Even, however discredited so many such cases eventually turn out to be, instances of seemingly genuine ritual child abuse. Yes, there was in fact, for example, a sort of "cavern discovered beneath t'he building which figured in the notorious McMartin pre-school sex abuse case of the 1980's. Yes too, said cavern may have been wholly natural in nature and never used for anything more nefarious than the dumping of construction rubbish.  Yes again, many of the accusations in the case seemed outlandish. But then, in this rational age, it also stands to reason that the activities of Lucifer's most dedicated servants would of course strike others as so far beyond the pale as to seem impossible to even remotely conceive of. (There is a famous Louvin Brothers album titled "Satan Is Real," and really, against the greatness of their voices, who are we to argue?)

"The Baptized" is a novel about awful things. Not meant to be taken as (excuse the word) gospel, but to be entertaining, to function as a piece of storytelling rather than as a training manual for a new corps of inquisitors. (Good luck on finding them. anyway, in a modern Catholic church already so lax about rooting out its pedophile.clergy.)

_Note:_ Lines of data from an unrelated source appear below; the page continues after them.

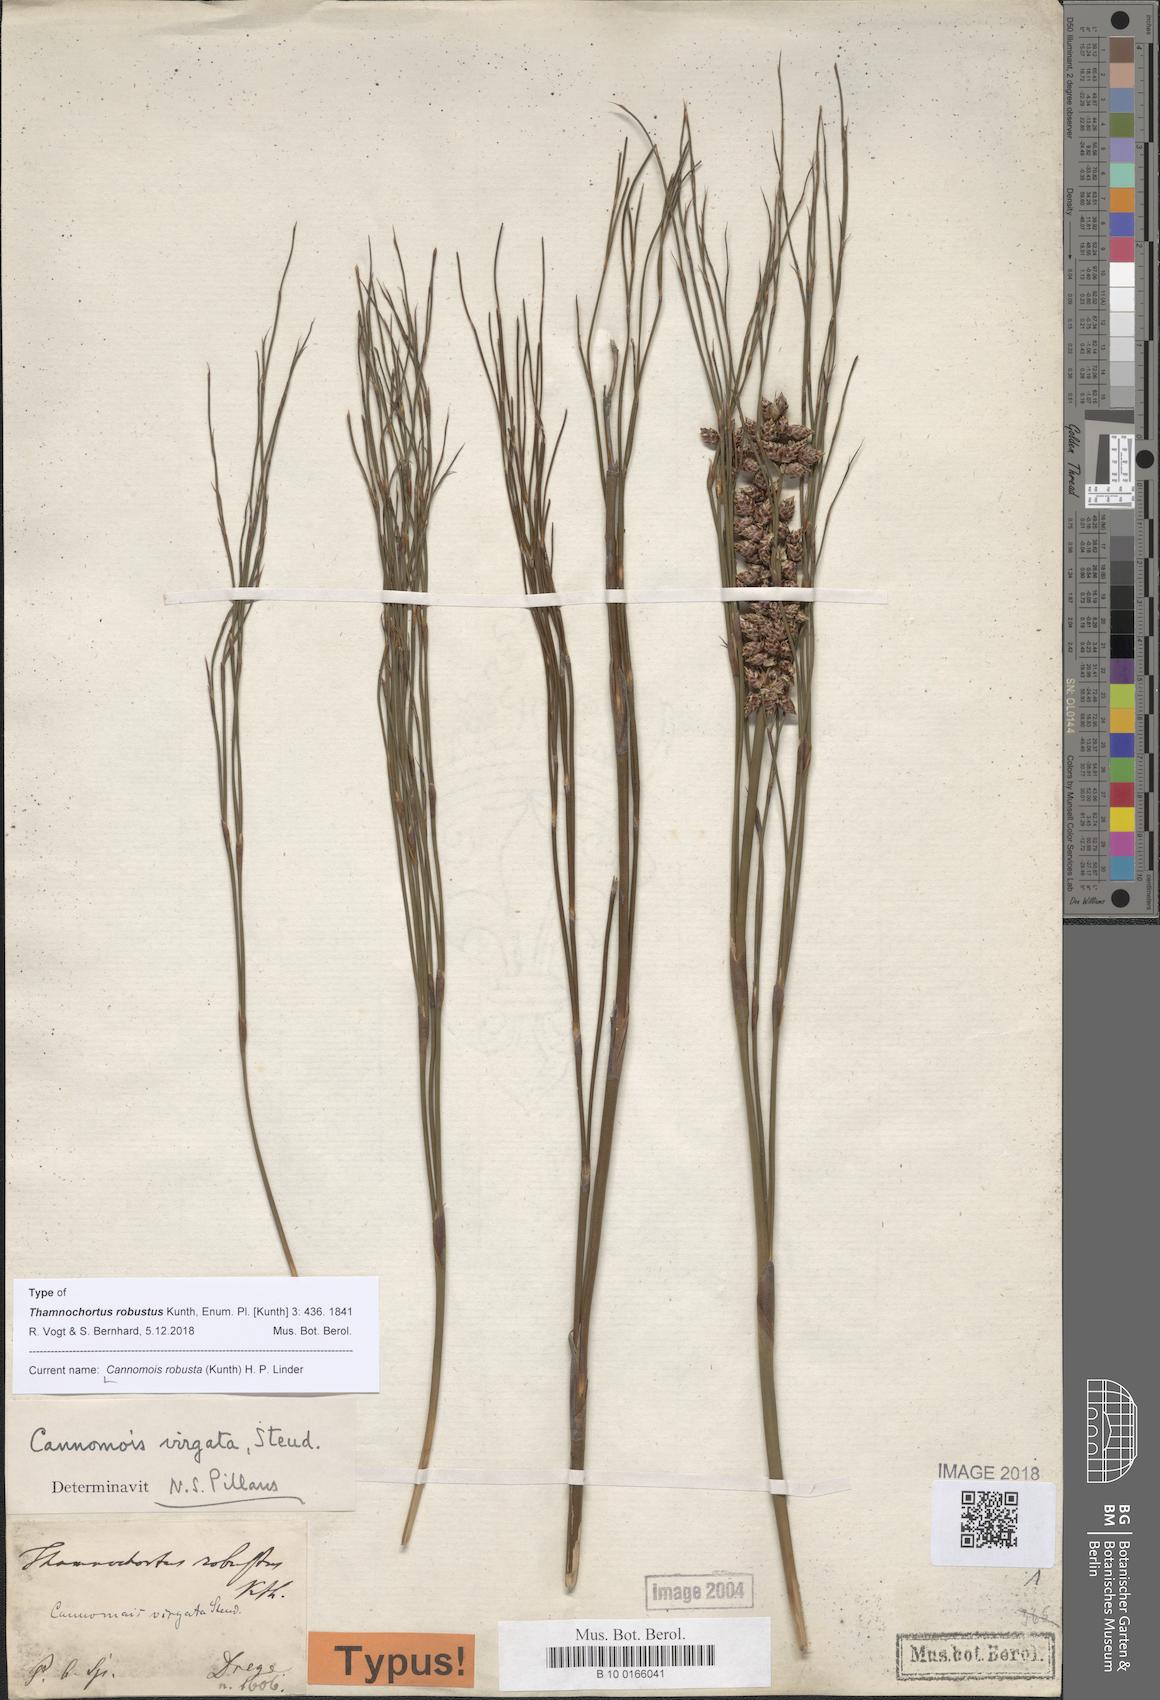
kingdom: Plantae
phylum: Tracheophyta
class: Liliopsida
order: Poales
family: Restionaceae
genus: Cannomois
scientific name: Cannomois robusta
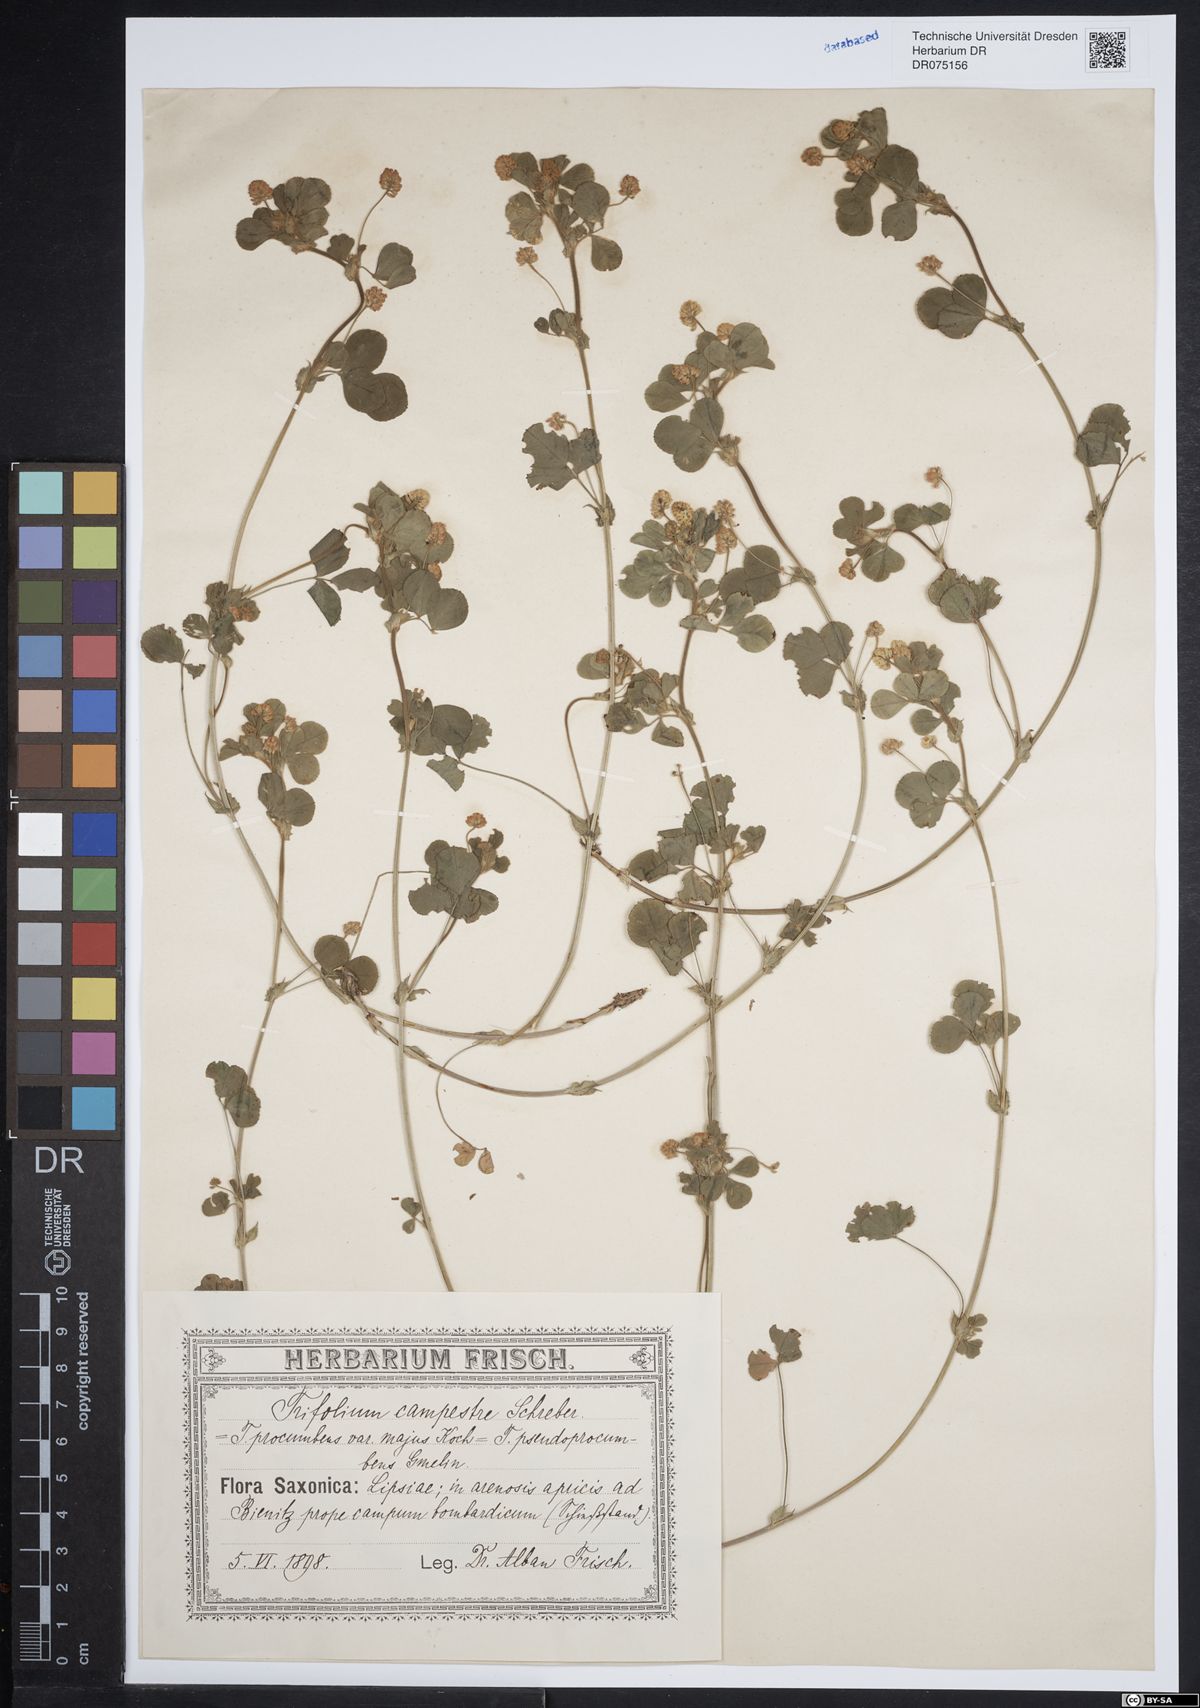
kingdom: Plantae
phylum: Tracheophyta
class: Magnoliopsida
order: Fabales
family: Fabaceae
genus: Trifolium
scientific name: Trifolium campestre
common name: Field clover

There is also the distinct possibility that what we term Satanism is but a sort of verbal and organizational cloaking device for your basic, completely evil and rotten but "mere" child abusers. Who really knows? I suspect, however, that any genuine, committed Satanists out there can play very rough indeed if threatened with exposure.

The prologue from "The Baptized" will soon appear on this site.  Followed, at intervals, by some sample chapters. I hope that these, plus assorted items of  relevance to the main topic at hand, will provide good reading. I also hope to hear from people as per the contact details given in the "About" section of this blog, and promise to try and respond at least semi-promptly to all rational responses. Let's even try to make the chatter as lively as possible.

Just try to remember this: Satan has the modern media, which professes not to believe in him, thus completely on his side. (We live in a world, too, where men actually join the organization called NAMBLA, something I can't quite imagine any other age in history tolerating; that we do so today isn't necessarily proof of the advantages of social evolution.) The social dice are loaded against those of us who are more truly skeptical than that, less religiously, or perhaps I should say irreligiously, sure of themselves. In such a world, where souls may truly be at risk, just the concept of Satan, whether or no he really exists, unfortunately strikes many as inconceivable.

To me, this is distinctly unfair. It sometimes seems as if even the Lord is against us. And God but I hope not.